Breach of Fiduciary Duty & How It Harms You
One of the highest duties under the law are those of a fiduciary. A fiduciary usually refers to a trustee/beneficiary relationship. The trustee is obligated to act in the best interests of the beneficiary in managing assets for him or her. A good example is the orphaned child whose parents leave a sizable amount of money for the child’s benefit which is managed by a trustee such as a family member. It’s wrong for the family member to personally benefit from the assets that were intended for the child. Many of the duties addressed by ERISA are fiduciary duties. The fiduciaries are charged with acting in the best interest of all of those participating in the ERISA benefit plans.
The key duties for a fiduciary under ERISA are those of loyalty and prudence. The duty of loyalty requires that the fiduciary not act in its own best interest but in the interest of the participants. Prudence requires that financial decisions be prudent and reasonable.
In Thole v. US Bank NA, the Supreme Court recently decided, in a narrow 5 to 4 decision, that pension plan participants had no right to proceed with breach of fiduciary duty claims where their plan had $750 million in losses. They wanted to remove and replace the plan’s fiduciaries and obtain injunctive relief regarding mismanagement of plan assets. The courts, from the trial court to now the Supreme Court, all said the case should be dismissed.
The plan at issue was a defined benefit plan not a defined contribution plan. That means that the participants did not have an equitable interest or legal right to some certain amount of money paid in as with a 401(k). The employer was responsible for paying the promised benefit. (Generally employees or unions negotiate that a certain part of wages are put toward a pension benefit such as a defined benefit plan but the opinion doesn’t mention that).
The Court held that the plaintiffs had no claim because the lead plaintiffs were still receiving their agreed benefits. Perhaps the plan would have a shortfall in the future, but presently they were still receiving their benefits.
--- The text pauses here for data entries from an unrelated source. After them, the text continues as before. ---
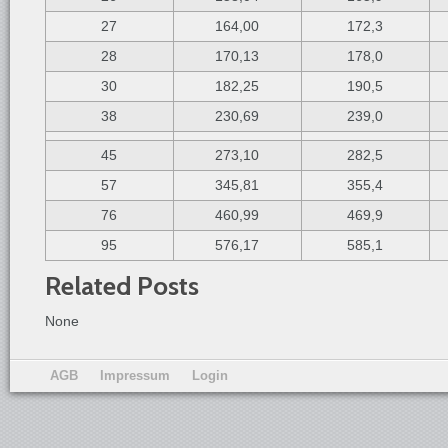
27
164,00
172,3
28
170,13
178,0
30
182,25
190,5
38
230,69
239,0
45
273,10
282,5
57
345,81
355,4
76
460,99
469,9
95
576,17
585,1
Related Posts
None
AGB
Impressum
Login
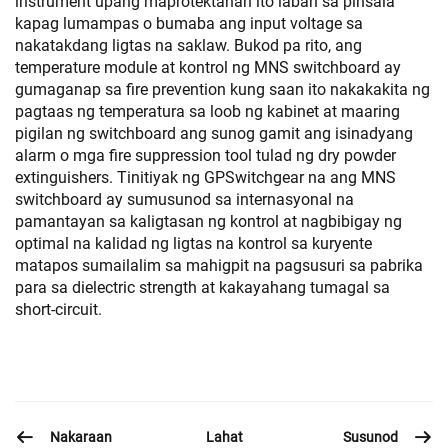
instrument upang maprotektahan ito laban sa pinsala
kapag lumampas o bumaba ang input voltage sa
nakatakdang ligtas na saklaw. Bukod pa rito, ang
temperature module at kontrol ng MNS switchboard ay
gumaganap sa fire prevention kung saan ito nakakakita ng
pagtaas ng temperatura sa loob ng kabinet at maaring
pigilan ng switchboard ang sunog gamit ang isinadyang
alarm o mga fire suppression tool tulad ng dry powder
extinguishers. Tinitiyak ng GPSwitchgear na ang MNS
switchboard ay sumusunod sa internasyonal na
pamantayan sa kaligtasan ng kontrol at nagbibigay ng
optimal na kalidad ng ligtas na kontrol sa kuryente
matapos sumailalim sa mahigpit na pagsusuri sa pabrika
para sa dielectric strength at kakayahang tumagal sa
short-circuit.
Nakaraan
Susunod
Lahat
The Court said that a bare allegation of plan underfunding does not itself demonstrate a substantially increased risk that the plan and the employer would both fail. Cf. LaRue, 552 U. S., at 255 (“Misconduct by the administrators of a defined benefit plan will not affect an individual’s entitlement to a defined benefit unless it creates or enhances the risk of default by the entire plan”).
Further the Court found that the plaintiffs lacked standing. Though the plan was alleged to have suffered harm, the participant plaintiffs had no right to act on behalf of the plan. They had not received any assignment from the plan. And, even though ERISA provides that a participant can sue for restoration of plan losses, the standing requirement is still not satisfied. To have standing one must have suffered an injury in fact.
Lastly the court ruled that regulating the conduct of plans is the responsibility of the Department of Labor’s and the Pension Benefit Guarantee Corporation, not the participants or the courts.
The dissenting justices argued that the plaintiffs did have a case because they had an equitable interest in making certain that the plan’s assets remained solvent. Significant harm to those assets placed their benefit in jeopardy. But the dissenters were outnumbered.
It is a challenge to attempt to explain how unfair ERISA can be. The law appears to be that a breach of fiduciary duty is not grounds for a participant lawsuit if there is no present harm. Unless you have harm right now, lying, cheating and even stealing are fine, even if the Department of Labor and the PBGC do not take action.
This is yet another reason why you need experienced ERISA counsel. Many clients have an unfounded belief that there is justice lurking somewhere in ERISA. But it is important that they understand the uphill battle that they may be facing. This is our ongoing struggle and effort… to rebuild justice one case at a time.